Problem requirements: The reply should hold only the lines below from the one with "right hip: (454, 228)" to the end, each copied exactly.

Records for processing:
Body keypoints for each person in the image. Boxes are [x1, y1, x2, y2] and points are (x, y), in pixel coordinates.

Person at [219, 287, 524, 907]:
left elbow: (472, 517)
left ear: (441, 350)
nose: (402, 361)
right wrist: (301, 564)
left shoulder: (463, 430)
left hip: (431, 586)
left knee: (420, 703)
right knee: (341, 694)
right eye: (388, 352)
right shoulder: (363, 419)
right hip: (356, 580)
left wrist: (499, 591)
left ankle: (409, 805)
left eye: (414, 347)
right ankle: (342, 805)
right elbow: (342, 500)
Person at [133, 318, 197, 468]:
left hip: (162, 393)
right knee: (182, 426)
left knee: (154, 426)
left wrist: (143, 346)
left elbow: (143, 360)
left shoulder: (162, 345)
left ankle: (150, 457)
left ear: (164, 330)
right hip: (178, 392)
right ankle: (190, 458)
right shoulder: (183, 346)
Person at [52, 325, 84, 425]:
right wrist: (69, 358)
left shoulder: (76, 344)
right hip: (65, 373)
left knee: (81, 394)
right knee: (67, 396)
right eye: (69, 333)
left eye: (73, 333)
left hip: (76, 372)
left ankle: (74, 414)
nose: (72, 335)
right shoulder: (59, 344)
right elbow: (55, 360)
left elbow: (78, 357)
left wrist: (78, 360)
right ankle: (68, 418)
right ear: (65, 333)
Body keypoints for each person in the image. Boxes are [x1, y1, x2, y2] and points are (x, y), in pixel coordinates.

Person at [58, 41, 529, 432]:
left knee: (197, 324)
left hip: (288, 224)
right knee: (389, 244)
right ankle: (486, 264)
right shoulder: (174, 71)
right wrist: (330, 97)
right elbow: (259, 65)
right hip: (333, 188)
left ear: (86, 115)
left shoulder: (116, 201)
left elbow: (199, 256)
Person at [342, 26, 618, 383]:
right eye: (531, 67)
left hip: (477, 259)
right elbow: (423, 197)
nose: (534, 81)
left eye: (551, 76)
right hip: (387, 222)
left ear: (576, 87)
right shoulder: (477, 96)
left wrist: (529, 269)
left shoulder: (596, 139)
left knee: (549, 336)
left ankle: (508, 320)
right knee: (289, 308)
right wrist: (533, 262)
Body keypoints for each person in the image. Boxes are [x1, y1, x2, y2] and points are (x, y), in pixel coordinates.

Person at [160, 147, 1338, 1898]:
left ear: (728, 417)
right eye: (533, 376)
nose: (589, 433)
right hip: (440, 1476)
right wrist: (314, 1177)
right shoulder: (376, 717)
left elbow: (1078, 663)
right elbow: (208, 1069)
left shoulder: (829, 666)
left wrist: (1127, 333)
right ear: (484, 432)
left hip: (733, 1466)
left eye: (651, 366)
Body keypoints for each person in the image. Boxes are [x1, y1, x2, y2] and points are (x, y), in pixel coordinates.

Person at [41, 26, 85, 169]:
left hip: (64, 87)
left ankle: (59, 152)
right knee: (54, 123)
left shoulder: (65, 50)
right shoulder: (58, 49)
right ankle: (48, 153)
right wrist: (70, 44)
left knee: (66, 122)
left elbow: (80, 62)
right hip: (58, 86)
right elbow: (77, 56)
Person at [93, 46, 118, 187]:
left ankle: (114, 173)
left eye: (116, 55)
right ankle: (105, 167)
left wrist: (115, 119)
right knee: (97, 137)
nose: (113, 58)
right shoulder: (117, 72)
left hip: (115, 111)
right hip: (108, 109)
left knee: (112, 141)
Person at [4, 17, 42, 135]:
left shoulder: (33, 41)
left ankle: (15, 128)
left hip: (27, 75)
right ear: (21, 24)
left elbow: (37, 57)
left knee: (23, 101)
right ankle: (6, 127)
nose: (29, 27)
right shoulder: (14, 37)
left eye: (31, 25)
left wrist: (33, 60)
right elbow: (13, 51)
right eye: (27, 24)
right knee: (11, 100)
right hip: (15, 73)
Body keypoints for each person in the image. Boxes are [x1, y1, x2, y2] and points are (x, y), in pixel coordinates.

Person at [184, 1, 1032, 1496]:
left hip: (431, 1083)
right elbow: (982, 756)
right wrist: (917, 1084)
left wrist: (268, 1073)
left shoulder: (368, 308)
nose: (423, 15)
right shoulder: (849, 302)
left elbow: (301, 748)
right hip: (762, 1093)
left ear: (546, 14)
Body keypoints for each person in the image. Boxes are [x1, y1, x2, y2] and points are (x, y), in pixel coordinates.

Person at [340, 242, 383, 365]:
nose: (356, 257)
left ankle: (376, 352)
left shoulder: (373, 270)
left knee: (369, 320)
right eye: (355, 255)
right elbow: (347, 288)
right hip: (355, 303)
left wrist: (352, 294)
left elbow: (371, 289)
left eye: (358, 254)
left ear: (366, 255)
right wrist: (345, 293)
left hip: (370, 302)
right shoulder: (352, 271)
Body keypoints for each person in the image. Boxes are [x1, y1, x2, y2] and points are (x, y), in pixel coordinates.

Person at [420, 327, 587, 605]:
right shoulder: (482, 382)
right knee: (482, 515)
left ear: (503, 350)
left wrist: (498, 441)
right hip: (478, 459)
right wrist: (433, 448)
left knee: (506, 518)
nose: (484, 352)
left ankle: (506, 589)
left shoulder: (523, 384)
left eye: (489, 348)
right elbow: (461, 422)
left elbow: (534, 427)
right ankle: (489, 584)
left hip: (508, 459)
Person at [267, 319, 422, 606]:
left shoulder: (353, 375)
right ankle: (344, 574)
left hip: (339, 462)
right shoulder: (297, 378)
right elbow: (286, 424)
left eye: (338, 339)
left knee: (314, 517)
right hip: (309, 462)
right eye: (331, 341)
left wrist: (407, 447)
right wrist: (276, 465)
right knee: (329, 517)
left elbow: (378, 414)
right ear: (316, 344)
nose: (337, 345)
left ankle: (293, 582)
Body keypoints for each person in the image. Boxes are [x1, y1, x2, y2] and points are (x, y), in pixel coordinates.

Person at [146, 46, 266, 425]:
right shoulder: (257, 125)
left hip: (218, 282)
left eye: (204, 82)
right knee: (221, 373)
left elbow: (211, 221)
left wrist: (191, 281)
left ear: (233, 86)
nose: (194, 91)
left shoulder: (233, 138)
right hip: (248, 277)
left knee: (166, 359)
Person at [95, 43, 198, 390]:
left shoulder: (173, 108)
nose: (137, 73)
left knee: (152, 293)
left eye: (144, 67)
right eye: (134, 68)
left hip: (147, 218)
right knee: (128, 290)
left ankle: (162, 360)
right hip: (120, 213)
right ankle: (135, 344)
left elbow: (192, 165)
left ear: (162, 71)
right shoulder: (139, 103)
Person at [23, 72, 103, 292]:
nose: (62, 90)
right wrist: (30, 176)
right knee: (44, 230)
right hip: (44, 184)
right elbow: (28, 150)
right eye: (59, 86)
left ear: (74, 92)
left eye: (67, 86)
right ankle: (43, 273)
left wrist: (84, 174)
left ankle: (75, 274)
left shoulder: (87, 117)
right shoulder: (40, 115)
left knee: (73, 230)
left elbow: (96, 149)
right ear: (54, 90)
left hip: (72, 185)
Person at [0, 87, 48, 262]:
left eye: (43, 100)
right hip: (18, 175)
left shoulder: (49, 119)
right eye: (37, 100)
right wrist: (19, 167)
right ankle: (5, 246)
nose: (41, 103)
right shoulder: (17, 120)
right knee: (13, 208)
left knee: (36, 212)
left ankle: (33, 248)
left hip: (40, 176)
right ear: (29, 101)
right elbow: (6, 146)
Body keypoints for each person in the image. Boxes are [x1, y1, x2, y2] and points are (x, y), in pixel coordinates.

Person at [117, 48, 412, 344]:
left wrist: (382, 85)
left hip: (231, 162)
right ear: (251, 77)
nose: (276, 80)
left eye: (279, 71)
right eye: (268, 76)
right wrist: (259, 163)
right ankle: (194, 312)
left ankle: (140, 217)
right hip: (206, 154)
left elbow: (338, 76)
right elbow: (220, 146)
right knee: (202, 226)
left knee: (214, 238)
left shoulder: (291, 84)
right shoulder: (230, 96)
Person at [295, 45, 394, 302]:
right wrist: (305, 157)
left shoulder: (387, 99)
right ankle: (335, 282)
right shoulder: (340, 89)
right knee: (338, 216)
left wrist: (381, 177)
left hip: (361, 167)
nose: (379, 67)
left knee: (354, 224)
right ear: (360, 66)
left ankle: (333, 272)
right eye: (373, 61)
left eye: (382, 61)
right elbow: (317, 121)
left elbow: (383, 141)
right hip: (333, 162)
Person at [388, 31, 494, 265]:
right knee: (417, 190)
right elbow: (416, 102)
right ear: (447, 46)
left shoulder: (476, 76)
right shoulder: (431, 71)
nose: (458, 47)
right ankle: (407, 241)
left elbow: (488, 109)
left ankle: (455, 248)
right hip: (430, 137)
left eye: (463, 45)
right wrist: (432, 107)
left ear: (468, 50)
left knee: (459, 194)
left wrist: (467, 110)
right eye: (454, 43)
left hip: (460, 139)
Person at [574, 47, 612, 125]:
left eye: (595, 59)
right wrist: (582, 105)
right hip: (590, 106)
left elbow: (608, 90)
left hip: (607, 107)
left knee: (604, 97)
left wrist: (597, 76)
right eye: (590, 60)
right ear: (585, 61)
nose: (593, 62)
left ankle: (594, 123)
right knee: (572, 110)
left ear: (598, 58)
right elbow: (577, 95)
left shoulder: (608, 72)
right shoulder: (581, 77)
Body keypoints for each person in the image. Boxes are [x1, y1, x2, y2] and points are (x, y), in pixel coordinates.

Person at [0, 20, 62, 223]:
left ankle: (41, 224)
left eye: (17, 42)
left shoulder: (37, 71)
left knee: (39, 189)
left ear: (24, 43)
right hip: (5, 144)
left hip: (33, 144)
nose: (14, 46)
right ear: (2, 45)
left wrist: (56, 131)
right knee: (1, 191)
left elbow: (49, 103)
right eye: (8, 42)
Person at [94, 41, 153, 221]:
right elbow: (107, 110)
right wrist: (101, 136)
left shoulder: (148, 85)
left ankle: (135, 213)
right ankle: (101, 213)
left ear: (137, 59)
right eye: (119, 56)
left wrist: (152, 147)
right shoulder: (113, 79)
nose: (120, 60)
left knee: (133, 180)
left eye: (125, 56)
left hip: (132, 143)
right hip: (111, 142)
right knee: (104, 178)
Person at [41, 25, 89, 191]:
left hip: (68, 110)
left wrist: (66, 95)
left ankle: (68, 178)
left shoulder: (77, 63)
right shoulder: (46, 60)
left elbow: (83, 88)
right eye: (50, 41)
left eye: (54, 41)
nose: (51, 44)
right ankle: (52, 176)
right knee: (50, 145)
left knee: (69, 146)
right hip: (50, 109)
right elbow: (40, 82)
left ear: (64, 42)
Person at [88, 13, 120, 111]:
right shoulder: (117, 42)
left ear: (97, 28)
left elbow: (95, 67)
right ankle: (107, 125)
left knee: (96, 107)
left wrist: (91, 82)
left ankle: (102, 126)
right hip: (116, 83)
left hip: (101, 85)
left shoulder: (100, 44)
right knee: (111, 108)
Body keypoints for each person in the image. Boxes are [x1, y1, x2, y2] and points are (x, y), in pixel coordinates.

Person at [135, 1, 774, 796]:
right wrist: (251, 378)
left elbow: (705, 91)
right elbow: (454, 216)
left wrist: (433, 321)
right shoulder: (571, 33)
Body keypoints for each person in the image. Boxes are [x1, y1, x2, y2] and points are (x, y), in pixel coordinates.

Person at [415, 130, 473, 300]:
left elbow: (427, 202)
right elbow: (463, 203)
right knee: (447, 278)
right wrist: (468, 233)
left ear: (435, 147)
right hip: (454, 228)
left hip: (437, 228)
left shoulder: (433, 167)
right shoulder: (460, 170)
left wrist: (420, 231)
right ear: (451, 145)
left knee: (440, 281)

Answer to this exercise:
right hip: (454, 228)
left hip: (437, 228)
left shoulder: (433, 167)
right shoulder: (460, 170)
left wrist: (420, 231)
right ear: (451, 145)
left knee: (440, 281)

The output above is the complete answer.